Even if less than 5% of the Alliance are “hardcore”, it would only matter if you could also prove that at least X% of the Horde is also “hardcore”.

In both of the hypothetical examples you were replied to with, the number of “hardcore” players given to the Horde was 10x that of the Alliance. In my one, the total Horde population was only 11.9% more than its counterpart imaginary Alliance, and the whole thing could still come out more or less even.

Which is sort of the problem - you’re just throwing a conclusion out there and trying to come up with ways to justify it after-the-fact.

EWww, no, this is a TERRIBLE basis for guessing anything. Guilds getting “CE” doesn’t represent the proportion of the hardcore playerbase, especially so when you end up accounting for the fact that several of those guilds get to be propped up through sponsorships, fans helping them out with alt runs, funnelling loot, etc., that let them survive things guilds just behind them would not.

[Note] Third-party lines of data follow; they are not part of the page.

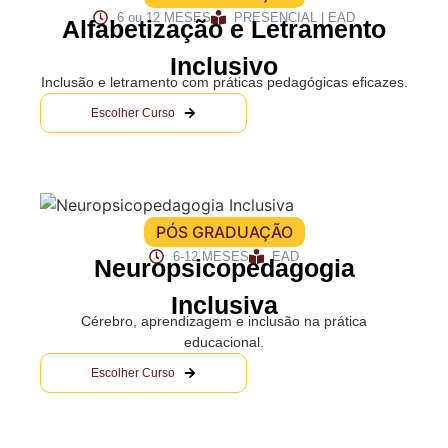
6 ou 12 MESES
PRESENCIAL | EAD
Alfabetização e Letramento
Inclusivo
Inclusão e letramento com práticas pedagógicas eficazes.
Escolher Curso
PÓS GRADUAÇÃO
6-12 MESES
EAD
Neuropsicopedagogia
Inclusiva
Cérebro, aprendizagem e inclusão na prática
educacional.
Escolher Curso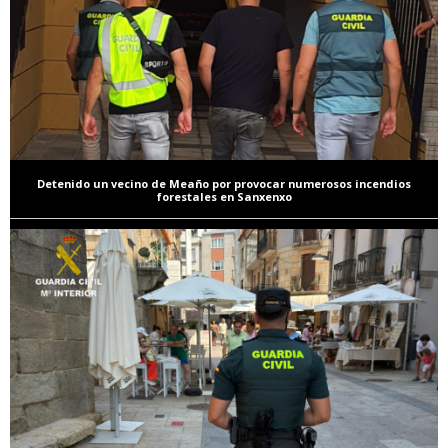
Detenido un vecino de Meaño por provocar numerosos incendios
forestales en Sanxenxo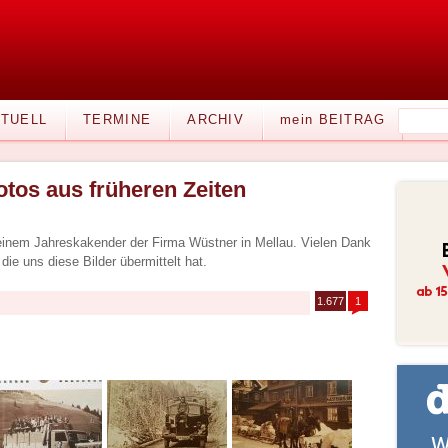
TUELL
TERMINE
ARCHIV
mein BEITRAG
otos aus früheren Zeiten
einem Jahreskakender der Firma Wüstner in Mellau. Vielen Dank
die uns diese Bilder übermittelt hat.
1.677
1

On top of that, by the very nature of the beast, the guilds that are one boss down, or working on Cutting edge, or in the middle of the progression, are the ones bearing the brunt of the faction-related problems, and the proportion of guilds in that space is as relevant. Are there more Alliance guilds who struggled or broke on Painsmith? working on Sylvanas? KT? Fatescribe? They’re not less hardcode as players just because they’re working with more issues than the people above them had.

Never mind of course, the logical inconsistency of results-based analysis when applied to a subjective “value”.